U.N. Counter-Terrorism Official Warns Islamic State Is Gaining Power in Africa

FILE - Hundreds of newly trained al-Shabab fighters perform military exercises in the Lafo
Farah Abdi Warsameh, File/AP

U.N. Under-Secretary-General for Counter-Terrorism Vladimir Voronkov told the Security Council on Thursday that the Islamic State and its affiliates are gaining power in West Africa and the Sahel region. Voronkov said ISIS still wants to carry out terrorist attacks around the world.

Voronkov warned ISIS could soon take “effective control” over a “vast territory stretching from Mali to northern Nigeria” if current trends continue. ISIS and its allies are also gaining strength in parts of Mozambique, Somalia, and the Democratic Republic of the Congo (DRC).

The U.N. counterterrorism chief said the Islamic State has become increasingly decentralized and flexible, enabling it to take advantage of the “complex” political situation in Africa’s Sahel region, where legitimate governments have been overthrown by juntas and ethnic warfare creates constant instability.

“They are exploiting the political instability and expanding their radius of influence, their operations and territorial control in the Sahel, with growing concerns for coastal West Africa,” U.N. counter-terrorism committee director Natalia Gherman told the Security Council.

“The African continent now accounts for almost half of terrorist acts worldwide, with central Sahel accounting for about 25% of such attacks,” she reported.

Gherman said ISIS is growing more comfortable with using sophisticated technology like drones, cryptocurrency, and 3D printing.

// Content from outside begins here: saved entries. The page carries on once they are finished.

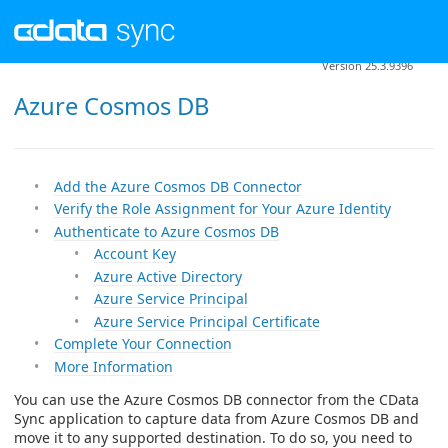
Version 25.3.9396
Azure Cosmos DB
Add the Azure Cosmos DB Connector
Verify the Role Assignment for Your Azure Identity
Authenticate to Azure Cosmos DB
Account Key
Azure Active Directory
Azure Service Principal
Azure Service Principal Certificate
Complete Your Connection
More Information
You can use the Azure Cosmos DB connector from the CData
Sync application to capture data from Azure Cosmos DB and
move it to any supported destination. To do so, you need to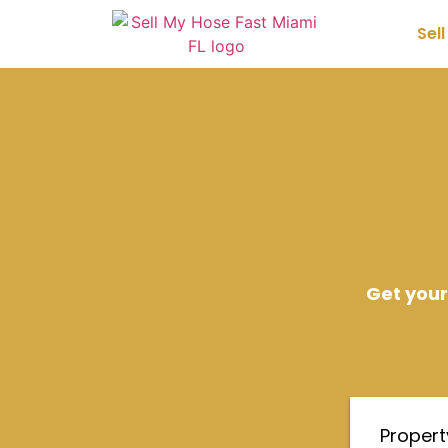
Sel
Get your
Proper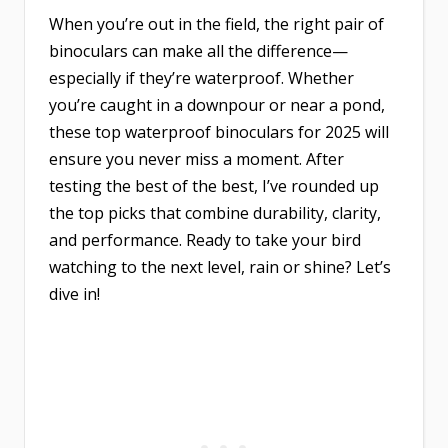
When you’re out in the field, the right pair of
binoculars can make all the difference—
especially if they’re waterproof. Whether
you’re caught in a downpour or near a pond,
these top waterproof binoculars for 2025 will
ensure you never miss a moment. After
testing the best of the best, I’ve rounded up
the top picks that combine durability, clarity,
and performance. Ready to take your bird
watching to the next level, rain or shine? Let’s
dive in!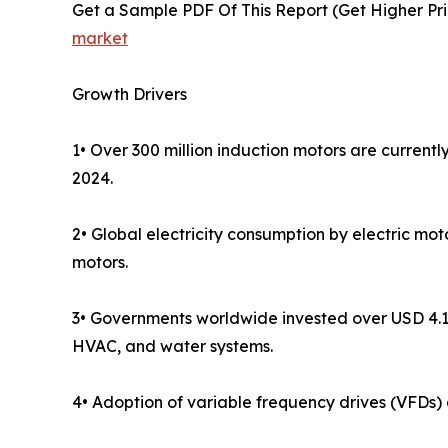
Get a Sample PDF Of This Report (Get Higher Pri
market
Growth Drivers
1• Over 300 million induction motors are currentl
2024.
2• Global electricity consumption by electric mo
motors.
3• Governments worldwide invested over USD 4.1 t
HVAC, and water systems.
4• Adoption of variable frequency drives (VFDs)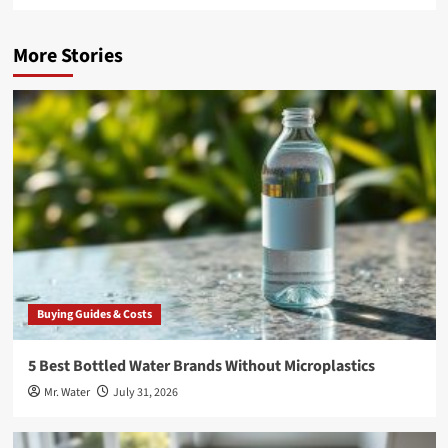
More Stories
Buying Guides & Costs
5 Best Bottled Water Brands Without Microplastics
Mr. Water
July 31, 2026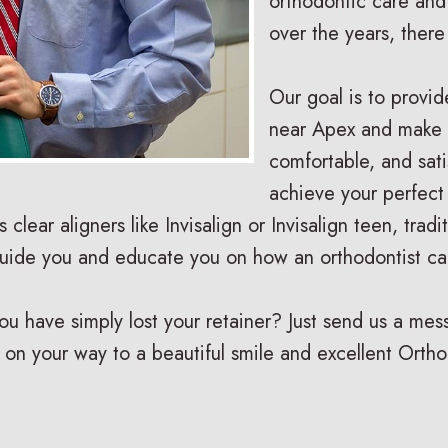
orthodontic care and
over the years, ther
Our goal is to provid
near Apex and make s
comfortable, and sat
achieve your perfect
is clear aligners like Invisalign or Invisalign teen, tra
guide you and educate you on how an orthodontist ca
have simply lost your retainer? Just send us a messa
 on your way to a beautiful smile and excellent Ortho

She said one of her committee’s top priorities is working with national governments and Interpol to defend against ISIS on the Internet.

Interpol Secretary-General Jurgen Stock told the U.N. Security Council that his organization is examining the “interactions between terrorist groups and criminal organizations,” such as cocaine smuggling operations running through the ISIS-haunted Sahel region.

Stock said there are numerous examples in which the “interests and operations” of terrorists and criminal gangs “converge to benefit both sides.”

Voronkov also warned the Islamic State’s operation in Afghanistan, known as ISIS-K, has “improved its financial and logistical capabilities” over the past six months, and is recruiting more fighters.

ISIS-K still poses a real threat to the equally odious Taliban rulers of Afghanistan, but Voronkov said the Taliban has been able to reduce “the ability of the Daesh affiliate to conduct attacks inside the country.” Daesh is another name for the Islamic State.

“We must unite to prevent Afghanistan from once again becoming a hotbed of terrorism,” Voronkov said.

U.N. representatives from Mozambique, Algeria, and Sierra Leone agreed that their region has become the “new epicenter of terrorism,” as Sierra Leone’s envoy put it. Algeria called for the U.N. to provide more funding to the African Union to counter the growing influence of ISIS, al-Qaeda, and other terrorist organizations.

China and Russia are members of the Security Council, so they had a chance to weigh in as well. China snarled that counter-terrorism should not be used as a “pretext for interfering in other countries’ internal affairs,” while Russia claimed “double standards” on human rights are “now the calling card of Western countries.”

The Russians claimed terrorism is flourishing in areas like Syria that are “illegally occupied by the United States military,” and the terrorists are stealing Syrian oil to finance their endeavors. The Russians unsurprisingly insisted that Ukraine should be added to the roster of international terrorist organizations, portraying Ukraine’s remarkably successful military incursion into Russia’s Kursk region as a terrorist attack.